• **What to work on**
Of all the lines in the entries, how many carry the word "SLAW"? The reply is that number and no more.

Extracted page text data

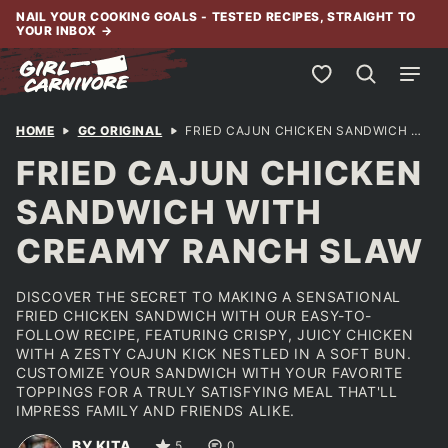
Skip
NAIL YOUR COOKING GOALS - TESTED RECIPES, STRAIGHT TO
YOUR INBOX
→
to
content
My Favorites
HOME
GC ORIGINAL
FRIED CAJUN CHICKEN SANDWICH WITH CREAMY RANCH SLAW
FRIED CAJUN CHICKEN
SANDWICH WITH
CREAMY RANCH SLAW
DISCOVER THE SECRET TO MAKING A SENSATIONAL
FRIED CHICKEN SANDWICH WITH OUR EASY-TO-
FOLLOW RECIPE, FEATURING CRISPY, JUICY CHICKEN
WITH A ZESTY CAJUN KICK NESTLED IN A SOFT BUN.
CUSTOMIZE YOUR SANDWICH WITH YOUR FAVORITE
TOPPINGS FOR A TRULY SATISFYING MEAL THAT'LL
IMPRESS FAMILY AND FRIENDS ALIKE.
BY KITA
5
0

• **Exercise solution**
2